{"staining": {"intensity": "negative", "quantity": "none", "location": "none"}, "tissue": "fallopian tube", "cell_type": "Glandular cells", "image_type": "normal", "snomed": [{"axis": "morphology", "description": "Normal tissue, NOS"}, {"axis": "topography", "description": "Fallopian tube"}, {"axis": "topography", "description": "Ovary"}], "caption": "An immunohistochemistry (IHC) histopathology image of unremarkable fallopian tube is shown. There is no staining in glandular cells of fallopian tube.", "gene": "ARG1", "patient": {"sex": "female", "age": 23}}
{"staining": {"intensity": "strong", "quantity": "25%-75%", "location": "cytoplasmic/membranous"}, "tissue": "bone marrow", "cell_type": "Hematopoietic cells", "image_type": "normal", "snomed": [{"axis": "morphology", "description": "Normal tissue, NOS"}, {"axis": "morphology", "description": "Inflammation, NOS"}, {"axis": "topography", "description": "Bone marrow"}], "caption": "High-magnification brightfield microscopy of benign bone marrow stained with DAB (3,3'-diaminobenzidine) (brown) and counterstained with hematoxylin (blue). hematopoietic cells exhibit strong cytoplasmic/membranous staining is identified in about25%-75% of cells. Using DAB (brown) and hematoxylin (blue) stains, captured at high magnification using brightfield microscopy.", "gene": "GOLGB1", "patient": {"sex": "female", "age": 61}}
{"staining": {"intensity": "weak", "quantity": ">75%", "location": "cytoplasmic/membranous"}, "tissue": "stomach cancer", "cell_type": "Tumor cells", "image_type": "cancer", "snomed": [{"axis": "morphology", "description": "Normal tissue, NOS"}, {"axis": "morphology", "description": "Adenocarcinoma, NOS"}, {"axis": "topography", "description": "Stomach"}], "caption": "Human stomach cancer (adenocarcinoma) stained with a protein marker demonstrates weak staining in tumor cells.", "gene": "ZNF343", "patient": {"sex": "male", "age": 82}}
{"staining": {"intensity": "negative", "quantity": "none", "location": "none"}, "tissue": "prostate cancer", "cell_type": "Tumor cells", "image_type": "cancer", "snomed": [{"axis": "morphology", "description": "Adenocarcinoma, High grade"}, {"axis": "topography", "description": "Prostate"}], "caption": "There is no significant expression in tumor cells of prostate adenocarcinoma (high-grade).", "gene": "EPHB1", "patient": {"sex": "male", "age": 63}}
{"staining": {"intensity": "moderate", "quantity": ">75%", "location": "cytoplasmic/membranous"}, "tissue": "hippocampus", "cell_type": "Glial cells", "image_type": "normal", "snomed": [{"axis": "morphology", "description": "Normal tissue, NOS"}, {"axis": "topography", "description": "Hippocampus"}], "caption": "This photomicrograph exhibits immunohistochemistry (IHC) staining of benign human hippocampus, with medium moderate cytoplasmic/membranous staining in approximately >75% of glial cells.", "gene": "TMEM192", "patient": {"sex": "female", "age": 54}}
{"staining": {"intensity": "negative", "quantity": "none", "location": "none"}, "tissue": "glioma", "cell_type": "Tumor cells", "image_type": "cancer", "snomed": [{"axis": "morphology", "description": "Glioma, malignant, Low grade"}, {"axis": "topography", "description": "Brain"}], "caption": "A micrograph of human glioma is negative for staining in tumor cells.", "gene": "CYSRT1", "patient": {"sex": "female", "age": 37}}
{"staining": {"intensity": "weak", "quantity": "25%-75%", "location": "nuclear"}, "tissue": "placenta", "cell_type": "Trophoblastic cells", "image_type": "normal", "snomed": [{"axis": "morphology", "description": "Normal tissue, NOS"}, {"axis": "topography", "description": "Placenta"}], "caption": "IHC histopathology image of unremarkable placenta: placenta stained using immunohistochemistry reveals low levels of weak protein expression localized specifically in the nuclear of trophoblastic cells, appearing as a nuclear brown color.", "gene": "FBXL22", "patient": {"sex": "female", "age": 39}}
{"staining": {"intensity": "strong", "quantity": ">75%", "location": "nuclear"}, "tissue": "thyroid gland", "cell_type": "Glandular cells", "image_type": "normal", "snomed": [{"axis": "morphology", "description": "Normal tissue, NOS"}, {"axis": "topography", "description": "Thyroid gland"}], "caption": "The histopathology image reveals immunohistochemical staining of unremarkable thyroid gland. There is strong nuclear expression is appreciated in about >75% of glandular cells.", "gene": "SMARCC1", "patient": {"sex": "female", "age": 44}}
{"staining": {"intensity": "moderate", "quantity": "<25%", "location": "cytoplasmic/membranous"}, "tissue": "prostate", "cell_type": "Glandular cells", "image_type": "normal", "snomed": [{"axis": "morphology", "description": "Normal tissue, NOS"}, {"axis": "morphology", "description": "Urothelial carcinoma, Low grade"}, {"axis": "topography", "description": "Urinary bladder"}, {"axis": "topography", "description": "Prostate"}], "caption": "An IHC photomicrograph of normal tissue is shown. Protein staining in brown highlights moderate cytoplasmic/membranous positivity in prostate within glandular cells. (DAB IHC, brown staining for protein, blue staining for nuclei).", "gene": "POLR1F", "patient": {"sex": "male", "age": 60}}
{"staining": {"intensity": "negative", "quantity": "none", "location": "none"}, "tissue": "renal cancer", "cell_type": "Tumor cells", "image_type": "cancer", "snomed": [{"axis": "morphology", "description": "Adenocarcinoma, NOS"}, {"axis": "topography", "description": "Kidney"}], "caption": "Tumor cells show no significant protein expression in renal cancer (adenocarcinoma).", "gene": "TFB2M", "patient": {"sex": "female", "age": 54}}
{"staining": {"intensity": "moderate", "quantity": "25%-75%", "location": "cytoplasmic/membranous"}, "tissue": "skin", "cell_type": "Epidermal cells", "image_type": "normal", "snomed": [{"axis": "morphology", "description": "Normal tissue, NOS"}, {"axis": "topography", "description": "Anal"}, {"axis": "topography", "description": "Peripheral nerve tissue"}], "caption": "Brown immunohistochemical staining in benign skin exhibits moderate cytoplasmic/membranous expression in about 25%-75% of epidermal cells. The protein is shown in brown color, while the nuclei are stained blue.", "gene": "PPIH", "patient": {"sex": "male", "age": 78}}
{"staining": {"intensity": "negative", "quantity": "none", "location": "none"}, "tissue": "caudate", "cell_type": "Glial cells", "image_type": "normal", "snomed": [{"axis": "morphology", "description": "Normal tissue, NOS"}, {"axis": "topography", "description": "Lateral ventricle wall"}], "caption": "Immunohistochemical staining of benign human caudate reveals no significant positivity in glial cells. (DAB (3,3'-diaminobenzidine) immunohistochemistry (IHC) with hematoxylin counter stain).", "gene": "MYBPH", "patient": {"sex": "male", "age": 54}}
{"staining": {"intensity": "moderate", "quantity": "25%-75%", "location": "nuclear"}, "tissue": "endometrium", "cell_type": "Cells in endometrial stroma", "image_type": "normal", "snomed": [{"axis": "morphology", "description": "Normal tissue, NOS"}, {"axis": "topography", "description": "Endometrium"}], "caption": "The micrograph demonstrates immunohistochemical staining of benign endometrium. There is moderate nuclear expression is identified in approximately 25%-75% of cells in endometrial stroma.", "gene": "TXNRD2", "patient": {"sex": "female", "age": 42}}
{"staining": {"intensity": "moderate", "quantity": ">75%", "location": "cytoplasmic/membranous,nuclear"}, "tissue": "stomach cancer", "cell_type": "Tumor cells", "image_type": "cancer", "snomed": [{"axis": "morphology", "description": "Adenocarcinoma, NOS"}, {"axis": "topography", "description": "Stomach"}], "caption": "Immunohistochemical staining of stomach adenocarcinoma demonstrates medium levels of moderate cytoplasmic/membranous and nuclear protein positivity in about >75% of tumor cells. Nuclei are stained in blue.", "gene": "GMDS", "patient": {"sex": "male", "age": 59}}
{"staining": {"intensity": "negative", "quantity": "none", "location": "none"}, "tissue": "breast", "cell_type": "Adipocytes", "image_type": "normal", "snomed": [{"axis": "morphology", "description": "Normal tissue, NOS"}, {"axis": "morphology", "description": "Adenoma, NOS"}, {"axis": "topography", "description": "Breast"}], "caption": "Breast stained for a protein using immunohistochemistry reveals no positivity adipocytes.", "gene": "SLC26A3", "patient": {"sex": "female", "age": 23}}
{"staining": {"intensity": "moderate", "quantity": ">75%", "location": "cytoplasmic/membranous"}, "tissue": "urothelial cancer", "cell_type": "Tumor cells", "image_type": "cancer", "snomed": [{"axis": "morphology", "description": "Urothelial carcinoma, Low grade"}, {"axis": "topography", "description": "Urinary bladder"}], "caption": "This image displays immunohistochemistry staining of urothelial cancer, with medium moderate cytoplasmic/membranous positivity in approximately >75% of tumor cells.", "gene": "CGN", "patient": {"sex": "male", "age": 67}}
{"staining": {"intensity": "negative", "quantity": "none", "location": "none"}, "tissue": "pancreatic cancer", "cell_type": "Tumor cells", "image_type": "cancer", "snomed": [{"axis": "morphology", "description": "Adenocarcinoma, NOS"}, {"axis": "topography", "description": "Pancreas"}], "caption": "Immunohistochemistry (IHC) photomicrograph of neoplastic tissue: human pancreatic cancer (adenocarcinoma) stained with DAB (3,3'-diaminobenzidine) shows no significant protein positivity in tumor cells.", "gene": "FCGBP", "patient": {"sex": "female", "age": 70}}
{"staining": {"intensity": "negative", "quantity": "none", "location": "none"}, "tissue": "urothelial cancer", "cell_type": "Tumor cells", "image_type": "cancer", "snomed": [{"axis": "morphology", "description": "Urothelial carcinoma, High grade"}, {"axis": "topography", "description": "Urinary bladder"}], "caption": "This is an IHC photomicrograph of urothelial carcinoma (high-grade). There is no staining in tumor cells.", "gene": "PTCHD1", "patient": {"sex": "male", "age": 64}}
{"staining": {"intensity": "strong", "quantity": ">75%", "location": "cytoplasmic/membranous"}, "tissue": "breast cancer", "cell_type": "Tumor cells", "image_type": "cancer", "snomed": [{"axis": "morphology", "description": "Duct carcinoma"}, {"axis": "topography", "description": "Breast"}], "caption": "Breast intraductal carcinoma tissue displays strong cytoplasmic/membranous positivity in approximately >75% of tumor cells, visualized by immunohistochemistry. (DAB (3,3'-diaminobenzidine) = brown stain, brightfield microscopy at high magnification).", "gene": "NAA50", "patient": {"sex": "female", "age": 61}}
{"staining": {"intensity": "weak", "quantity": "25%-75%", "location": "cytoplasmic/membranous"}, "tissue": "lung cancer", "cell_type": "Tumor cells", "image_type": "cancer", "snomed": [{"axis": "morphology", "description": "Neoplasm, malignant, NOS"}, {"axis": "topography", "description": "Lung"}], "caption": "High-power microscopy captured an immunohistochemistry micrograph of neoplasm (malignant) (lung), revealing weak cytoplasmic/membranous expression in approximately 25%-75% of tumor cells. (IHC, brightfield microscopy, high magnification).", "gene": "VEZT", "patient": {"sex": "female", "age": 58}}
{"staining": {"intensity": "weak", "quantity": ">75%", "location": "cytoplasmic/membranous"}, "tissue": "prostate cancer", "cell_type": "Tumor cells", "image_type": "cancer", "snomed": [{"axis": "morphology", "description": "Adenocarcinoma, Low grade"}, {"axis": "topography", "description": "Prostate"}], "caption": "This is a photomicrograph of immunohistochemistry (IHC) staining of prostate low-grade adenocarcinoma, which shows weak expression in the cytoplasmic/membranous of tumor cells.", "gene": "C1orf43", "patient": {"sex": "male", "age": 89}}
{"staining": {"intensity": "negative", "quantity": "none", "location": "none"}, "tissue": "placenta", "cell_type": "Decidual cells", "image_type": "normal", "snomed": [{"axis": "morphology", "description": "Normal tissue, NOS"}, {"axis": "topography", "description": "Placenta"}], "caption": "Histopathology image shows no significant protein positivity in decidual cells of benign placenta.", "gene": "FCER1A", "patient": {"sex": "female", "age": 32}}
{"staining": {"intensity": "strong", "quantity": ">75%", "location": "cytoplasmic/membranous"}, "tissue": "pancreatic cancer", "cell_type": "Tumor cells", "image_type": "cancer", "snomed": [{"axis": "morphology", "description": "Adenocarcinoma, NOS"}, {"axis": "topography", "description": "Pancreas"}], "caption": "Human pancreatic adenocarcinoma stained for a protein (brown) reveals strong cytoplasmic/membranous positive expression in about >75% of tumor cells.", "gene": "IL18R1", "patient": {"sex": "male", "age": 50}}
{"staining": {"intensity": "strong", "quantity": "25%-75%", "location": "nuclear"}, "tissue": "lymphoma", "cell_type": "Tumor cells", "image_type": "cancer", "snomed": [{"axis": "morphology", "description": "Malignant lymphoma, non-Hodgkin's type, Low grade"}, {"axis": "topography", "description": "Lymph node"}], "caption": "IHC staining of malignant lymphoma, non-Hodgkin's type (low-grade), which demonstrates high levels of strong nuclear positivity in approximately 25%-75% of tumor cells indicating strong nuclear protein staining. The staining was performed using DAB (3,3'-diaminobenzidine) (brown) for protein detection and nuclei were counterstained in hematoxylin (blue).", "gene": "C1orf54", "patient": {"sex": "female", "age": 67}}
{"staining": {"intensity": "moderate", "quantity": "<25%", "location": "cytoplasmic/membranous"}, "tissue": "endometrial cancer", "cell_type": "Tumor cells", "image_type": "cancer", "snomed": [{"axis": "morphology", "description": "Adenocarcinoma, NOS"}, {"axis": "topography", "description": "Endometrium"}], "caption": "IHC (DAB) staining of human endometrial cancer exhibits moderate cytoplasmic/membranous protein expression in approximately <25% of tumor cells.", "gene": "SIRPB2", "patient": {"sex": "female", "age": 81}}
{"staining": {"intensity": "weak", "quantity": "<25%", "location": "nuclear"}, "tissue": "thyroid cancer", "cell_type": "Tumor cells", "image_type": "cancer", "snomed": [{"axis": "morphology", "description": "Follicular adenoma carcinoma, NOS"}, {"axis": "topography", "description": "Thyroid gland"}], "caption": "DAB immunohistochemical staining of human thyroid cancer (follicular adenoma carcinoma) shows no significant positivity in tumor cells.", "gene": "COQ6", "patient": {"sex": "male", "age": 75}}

Instructions to follow –
Please give an exact copy of the lines above, beginning with the line containing "photomicrograph of normal" and running through the line containing "immunohistochemical staining in", and of no other lines.

Response to this exercise –
{"staining": {"intensity": "moderate", "quantity": "<25%", "location": "cytoplasmic/membranous"}, "tissue": "prostate", "cell_type": "Glandular cells", "image_type": "normal", "snomed": [{"axis": "morphology", "description": "Normal tissue, NOS"}, {"axis": "morphology", "description": "Urothelial carcinoma, Low grade"}, {"axis": "topography", "description": "Urinary bladder"}, {"axis": "topography", "description": "Prostate"}], "caption": "An IHC photomicrograph of normal tissue is shown. Protein staining in brown highlights moderate cytoplasmic/membranous positivity in prostate within glandular cells. (DAB IHC, brown staining for protein, blue staining for nuclei).", "gene": "POLR1F", "patient": {"sex": "male", "age": 60}}
{"staining": {"intensity": "negative", "quantity": "none", "location": "none"}, "tissue": "renal cancer", "cell_type": "Tumor cells", "image_type": "cancer", "snomed": [{"axis": "morphology", "description": "Adenocarcinoma, NOS"}, {"axis": "topography", "description": "Kidney"}], "caption": "Tumor cells show no significant protein expression in renal cancer (adenocarcinoma).", "gene": "TFB2M", "patient": {"sex": "female", "age": 54}}
{"staining": {"intensity": "moderate", "quantity": "25%-75%", "location": "cytoplasmic/membranous"}, "tissue": "skin", "cell_type": "Epidermal cells", "image_type": "normal", "snomed": [{"axis": "morphology", "description": "Normal tissue, NOS"}, {"axis": "topography", "description": "Anal"}, {"axis": "topography", "description": "Peripheral nerve tissue"}], "caption": "Brown immunohistochemical staining in benign skin exhibits moderate cytoplasmic/membranous expression in about 25%-75% of epidermal cells. The protein is shown in brown color, while the nuclei are stained blue.", "gene": "PPIH", "patient": {"sex": "male", "age": 78}}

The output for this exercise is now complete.